Mellisa Roskosky, PhD*,1,2; Brian F. Borah, MD*,1,3; Peter M. DeJonge, PhD1,4; Catherine V. Donovan, PhD5; Lynn Zanardi Blevins, MD3; Allison G. Lafferty, MD3; Julia C. Pringle, PhD6; Patsy Kelso, PhD3; Jonathan L. Temte, MD7; Emily Temte7; Shari Barlow7; Maureen Goss, MPH7; Amra Uzicanin, MD8; Allen Bateman, PhD9; Kelsey Florek, PhD9; Vance Kawakami, DVM2; James Lewis, MD2; Julie Loughran2; Sargis Pogosjans, MPH2; Meagan Kay, DVM2; Jeff Duchin, MD2; Stephanie Lunn, MPH, MS10; Hannah Schnitzler, DVM10; Shivani Arora5; Jacqueline Tate, PhD11; Jessica Ricaldi, MD11; Hannah Kirking, MD11 (View author affiliations)

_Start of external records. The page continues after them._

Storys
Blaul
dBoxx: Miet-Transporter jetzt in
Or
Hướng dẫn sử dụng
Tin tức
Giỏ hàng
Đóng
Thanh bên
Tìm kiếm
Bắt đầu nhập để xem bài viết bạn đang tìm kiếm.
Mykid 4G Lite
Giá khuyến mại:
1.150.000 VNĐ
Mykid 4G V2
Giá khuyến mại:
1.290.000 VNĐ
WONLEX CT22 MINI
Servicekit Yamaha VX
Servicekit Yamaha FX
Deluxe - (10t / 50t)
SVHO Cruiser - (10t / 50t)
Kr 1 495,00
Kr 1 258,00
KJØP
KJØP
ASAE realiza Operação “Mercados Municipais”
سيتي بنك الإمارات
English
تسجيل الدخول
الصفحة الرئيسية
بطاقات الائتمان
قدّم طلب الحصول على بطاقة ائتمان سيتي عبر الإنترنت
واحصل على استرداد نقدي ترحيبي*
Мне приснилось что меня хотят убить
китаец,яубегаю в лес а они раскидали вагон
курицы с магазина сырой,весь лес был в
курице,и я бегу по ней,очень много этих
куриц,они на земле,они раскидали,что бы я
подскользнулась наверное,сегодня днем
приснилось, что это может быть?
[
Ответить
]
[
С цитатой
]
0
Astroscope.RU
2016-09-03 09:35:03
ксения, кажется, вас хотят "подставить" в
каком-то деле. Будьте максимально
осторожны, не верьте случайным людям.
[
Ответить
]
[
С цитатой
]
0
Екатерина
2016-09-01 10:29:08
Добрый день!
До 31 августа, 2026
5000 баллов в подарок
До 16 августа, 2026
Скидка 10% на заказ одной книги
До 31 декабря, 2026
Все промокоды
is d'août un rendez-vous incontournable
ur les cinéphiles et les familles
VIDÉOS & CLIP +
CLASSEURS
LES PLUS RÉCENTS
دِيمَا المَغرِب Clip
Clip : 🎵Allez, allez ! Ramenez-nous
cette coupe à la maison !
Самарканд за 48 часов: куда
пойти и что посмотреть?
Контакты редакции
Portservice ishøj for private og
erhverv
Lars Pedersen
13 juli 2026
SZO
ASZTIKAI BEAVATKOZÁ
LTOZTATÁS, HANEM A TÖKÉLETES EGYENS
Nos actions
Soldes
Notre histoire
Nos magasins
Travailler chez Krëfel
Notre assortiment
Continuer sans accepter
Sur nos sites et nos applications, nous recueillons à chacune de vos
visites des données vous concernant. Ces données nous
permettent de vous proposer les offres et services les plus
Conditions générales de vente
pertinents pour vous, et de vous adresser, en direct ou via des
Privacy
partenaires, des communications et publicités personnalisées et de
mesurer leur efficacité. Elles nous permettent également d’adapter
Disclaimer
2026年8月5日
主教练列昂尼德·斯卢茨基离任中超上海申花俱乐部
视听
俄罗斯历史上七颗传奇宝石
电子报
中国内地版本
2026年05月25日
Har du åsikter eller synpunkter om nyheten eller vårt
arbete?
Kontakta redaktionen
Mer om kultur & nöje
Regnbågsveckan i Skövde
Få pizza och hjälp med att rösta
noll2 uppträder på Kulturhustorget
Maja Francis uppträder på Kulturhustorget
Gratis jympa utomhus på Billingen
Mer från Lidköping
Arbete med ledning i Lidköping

Ten patients with early reinfections were identified (Table). WGS identified Delta variant in all specimens from first infections and Omicron in all reinfection specimens.*** Median age at first infection was 11 years. Eight patients were aged <18 years, one was a long-term care facility resident, and one was a health care worker†††; five were male. Intervals between initial and subsequent specimen collections ranged from 23 to 87 days (median = 54.5 days). Patient E had completed a 2-dose mRNA COVID-19 vaccination series 6–10 weeks before the first infection; patients A and B each had received a single dose of mRNA COVID-19 vaccine between infections. The seven remaining patients were unvaccinated. In Wisconsin, household transmission during patient G’s reinfection likely resulted in reinfections of patients F and H.§§§,¶¶¶ Nine patients were symptomatic during first infection (median duration = 9 days; range = 0–20 days).**** Among eight patients with available clinical data during reinfection, six were symptomatic during reinfection (median duration = 5 days; range = 0–10 days).
Expansion of SARS-CoV-2 WGS, through public health surveillance and longitudinal research,†††† might enable rapid identification of reinfections with distinct lineages and detection of novel variants. Current CDC guidance for identifying early reinfections requires demonstration of different lineages by genetic sequencing.§§§§ Limited capacity for strain testing, including WGS, diminishes opportunities for first and reinfection NAAT specimens from the same person to undergo additional testing.¶¶¶¶ Moreover, antigen tests are increasingly performed at home, resulting in specimens being unavailable for strain testing. Thus, most early reinfections are likely not identified.
The findings from this case series might not be generalizable to the U.S. population and are specific to the transition period between Delta and Omicron variant predominance. Nonetheless, this study highlights potential limits of infection-induced immunity against novel variants.
One patient in this case series had received a full primary COVID-19 vaccine series but was not yet eligible for a booster. No other eligible patient was up to date on recommended COVID-19 vaccinations,***** which provides additional protection, even among those with previous infection (2,5). These patients might have had increased risk for SARS-CoV-2 infection because of low vaccination rates††††† and high rates of close contact§§§§§ in school-aged cohorts, and higher frequency and intensity of exposures in health care and congregate settings. Although the epidemiology of COVID-19 might change as new variants emerge, vaccination remains the safest strategy for preventing future SARS-CoV-2 infections (2,5).